Regardless of what proxy measure for inattention is used, the results consistently show that consumer inflation expectations are insensitive to actual inflation when the annual inflation rate is below 2–4 percent. One implication of this finding is that despite the US unemployment rate being at a 50-year low, the risk of higher inflation seems to be limited since the current annual inflation rate is around only 2 percent. This also means that consumption and wage negotiations should be less affected by current economic conditions, which will also reduce inflation pressure. This implication is underscored by previous studies which have shown that the MSC inflation expectations have provided the best explanation of realized inflation, both before and after the Great Recession, and other studies which have shown that consumers’ inflation expectations may reflect firms’ inflation expectations.
From a behavioral perspective, insensitivity to the annual inflation rate when it is low conforms to what psychologists call Weber’s Law, which centers around a concept termed a “just noticeable difference.” The idea is that humans sense change above some threshold level, which proportional to the initial stimuli. Applying this insight to inflation expectations implies that consumers are insensitive to small changes in prices up to a certain level, which these findings suggest is around 4 percent annual inflation. While previous studies have found mixed results for the just noticeable difference when applied to inflation expectations, the findings in this paper suggest that further work using this concept might yield more insight into how inflation expectations are formed.

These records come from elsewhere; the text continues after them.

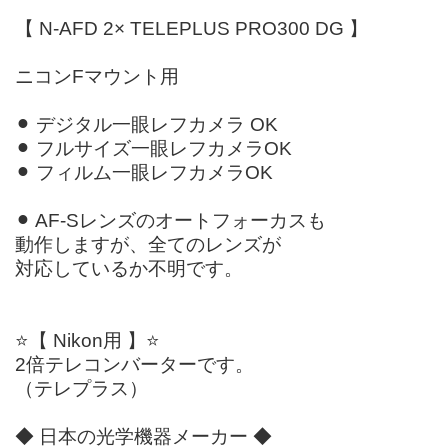
【 N-AFD 2× TELEPLUS PRO300 DG 】
ニコンFマウント用
⚫︎ デジタル一眼レフカメラ OK
⚫︎ フルサイズ一眼レフカメラOK
⚫︎ フィルム一眼レフカメラOK
⚫︎ AF-Sレンズのオートフォーカスも
動作しますが、全てのレンズが
対応しているか不明です。
⭐️【 Nikon用 】⭐️
2倍テレコンバーターです。
（テレプラス）
◆ 日本の光学機器メーカー ◆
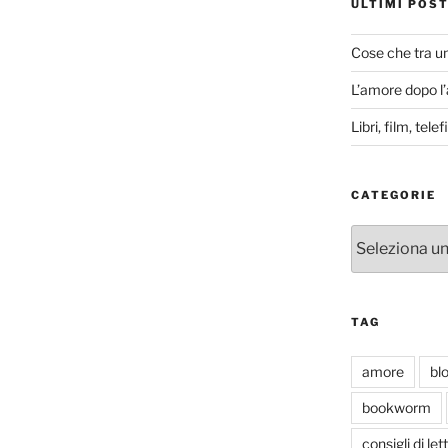
ULTIMI POS
Cose che tra u
L’amore dopo l
Libri, film, tel
CATEGORIE
Categorie
TAG
amore
bl
bookworm
consigli di let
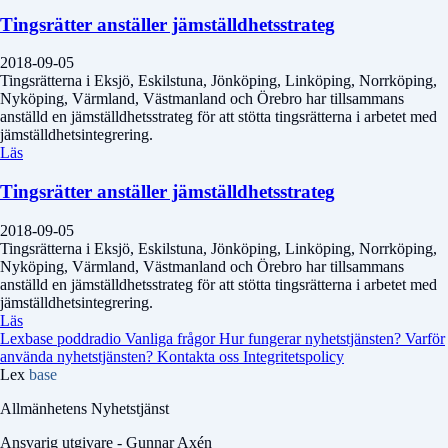
Tingsrätter anställer jämställdhetsstrateg
2018-09-05
Tingsrätterna i Eksjö, Eskilstuna, Jönköping, Linköping, Norrköping,
Nyköping, Värmland, Västmanland och Örebro har tillsammans
anställd en jämställdhetsstrateg för att stötta tingsrätterna i arbetet med
jämställdhetsintegrering.
Läs
Tingsrätter anställer jämställdhetsstrateg
2018-09-05
Tingsrätterna i Eksjö, Eskilstuna, Jönköping, Linköping, Norrköping,
Nyköping, Värmland, Västmanland och Örebro har tillsammans
anställd en jämställdhetsstrateg för att stötta tingsrätterna i arbetet med
jämställdhetsintegrering.
Läs
Lexbase poddradio
Vanliga frågor
Hur fungerar nyhetstjänsten?
Varför
använda nyhetstjänsten?
Kontakta oss
Integritetspolicy
Lex
base
Allmänhetens Nyhetstjänst
Ansvarig utgivare - Gunnar Axén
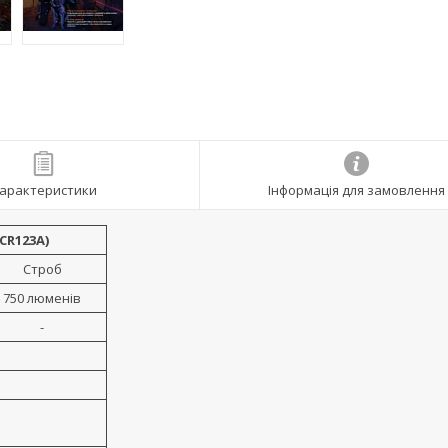
арактеристики
Інформація для замовлення
/CR123A)
Строб
750 люменів
-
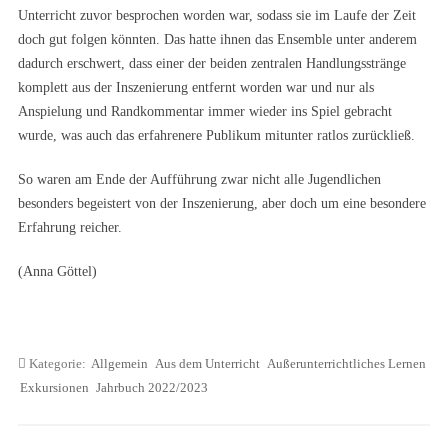
Unterricht zuvor besprochen worden war, sodass sie im Laufe der Zeit
doch gut folgen könnten. Das hatte ihnen das Ensemble unter anderem
dadurch erschwert, dass einer der beiden zentralen Handlungsstränge
komplett aus der Inszenierung entfernt worden war und nur als
Anspielung und Randkommentar immer wieder ins Spiel gebracht
wurde, was auch das erfahrenere Publikum mitunter ratlos zurückließ.
So waren am Ende der Aufführung zwar nicht alle Jugendlichen
besonders begeistert von der Inszenierung, aber doch um eine besondere
Erfahrung reicher.
(Anna Göttel)
Kategorie:
Allgemein
Aus dem Unterricht
Außerunterrichtliches Lernen
Exkursionen
Jahrbuch 2022/2023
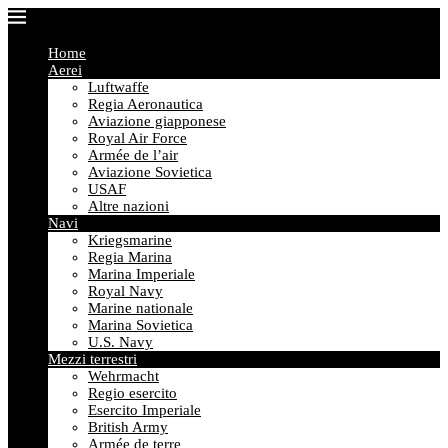
Home
Aerei
Luftwaffe
Regia Aeronautica
Aviazione giapponese
Royal Air Force
Armée de l’air
Aviazione Sovietica
USAF
Altre nazioni
Navi
Kriegsmarine
Regia Marina
Marina Imperiale
Royal Navy
Marine nationale
Marina Sovietica
U.S. Navy
Mezzi terrestri
Wehrmacht
Regio esercito
Esercito Imperiale
British Army
Armée de terre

Inflation expectations are key to economic activity, and in the current economic climate of a heated labor market, they are central to the policy debate. At the same time, a growing literature on inattention suggests that individuals, and therefore individual behavior, may not be sensitive to changes in inflation when it is low. This paper explores evidence of such inattention by constructing three different measures based on the University of Michigan’s Survey of Consumers 1-year ahead inflation expectations. Exploring inflation thresholds of 2, 3, and 4 percent, our findings are consistent with the inattention hypothesis.